**Work instruction A**
Quote the passage on the 1947 Partition word for word, starting at "Earlier the event" and ending at "of historical change.".
**Work instruction B**
Write what comes next in the passage on the 1947 Partition, picking up after its last sentence.

(Text for analysis Opens)

How has the incorporation of oral testimonies, literary works and broad field of
memory studies altered the trajectory in Partition studies?

The Partition of the Indian subcontinent in 1947 following the process of


decolonization and the level of political dramas involved in the making of two
separate and hostile nations of ‘India’ and ‘Pakistan’ ( and later East Pakistan or
Bangladesh), and the inseparable human costs as a result of this experiment of
‘identity making’ has few parallels in modern world history. Hindu, Sikh and Islam
suddenly became a national identifier, overnight certain people of a particular
religious affiliation were reduced to minority or worse an enemy of the newly
created ‘state’, which resulted in a mass exodus of millions of people across either
side of the border. This were hardly peaceful times and communally charged
groups freely took to the streets on murderous rampage- mercilessly killing,
raping and looting anyone professing the other religion. Women, children and
even the elderly were not spared, such was the degree of violence experienced in
individual levels. The cause for such an event of unfathomable degree of violence
remains a serious topic for the many scholars attempting on Partition study.
Partition Historiography immediately after the event tended to analyze more on
the political angle of the story, its sources were elitist and mega-narratives were
employed to understand the event.
Earlier the event was understood as a result of a ‘clash of civilization’, a deeply
rooted structural hostility between the Islamic system which provided little to no
room for incorporating any different civilizational experience. Similarly, the
colonial import of various Western post-Enlightenment ideas in the form of
liberalism, secularism, etc. or ‘modernity’ in the words of David Gilmartin played a
central position in recognizing religion as an agent of historical change.

(Text for analysis Closes)
(Extracted material Opens)

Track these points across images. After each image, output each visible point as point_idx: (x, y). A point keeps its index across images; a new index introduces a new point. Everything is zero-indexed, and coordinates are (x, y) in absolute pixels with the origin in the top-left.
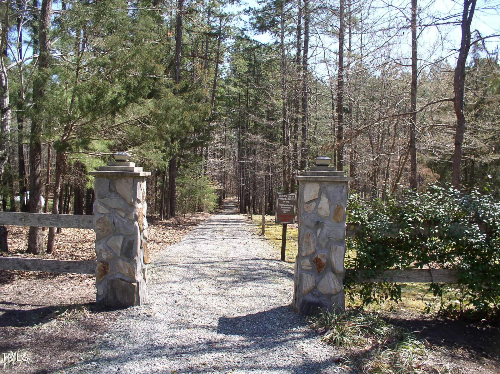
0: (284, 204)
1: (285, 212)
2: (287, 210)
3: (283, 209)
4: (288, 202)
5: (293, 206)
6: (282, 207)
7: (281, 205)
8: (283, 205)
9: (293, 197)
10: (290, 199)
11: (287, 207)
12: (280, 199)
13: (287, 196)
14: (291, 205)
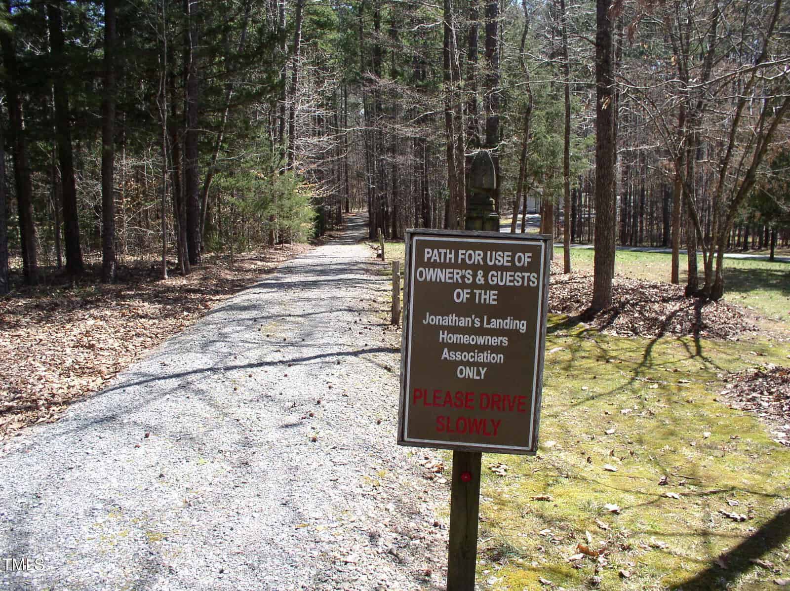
0: (463, 310)
1: (469, 373)
2: (483, 358)
3: (454, 347)
4: (490, 298)
5: (522, 326)
6: (444, 336)
7: (431, 319)
8: (451, 320)
9: (526, 258)
10: (507, 279)
11: (482, 332)
12: (431, 275)
13: (477, 257)
14: (509, 323)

(Extracted material Closes)

**Task result A**
Earlier the event was understood as a result of a ‘clash of civilization’, a deeply
rooted structural hostility between the Islamic system which provided little to no
room for incorporating any different civilizational experience. Similarly, the
colonial import of various Western post-Enlightenment ideas in the form of
liberalism, secularism, etc. or ‘modernity’ in the words of David Gilmartin played a
central position in recognizing religion as an agent of historical change.

**Task result B**
Projections of “Hinduism” and “Islam” as distinct, internally coherent yet mutually
opposing systems in fact themselves had their origins, as many historians have
argued, in a vision of “religion” that has far less to do with the longer-term story of
Hindu-Muslim relations in India than with the structures of thought brought to
India by nineteenth-century European thinkers, which deeply shaped British
colonial (and ultimately much Indian) thinking, defining a particular understanding
of India’s distinctive religious history1. Mutual communal animosity between
Hindu, Sikh and Muslim has always been a recurring theme as causal explanation
when revisiting the partition question, elite politics of the time echoed with similar
colors. The catch phrase, “‘The League for partition’ and ‘the Congress for unity’”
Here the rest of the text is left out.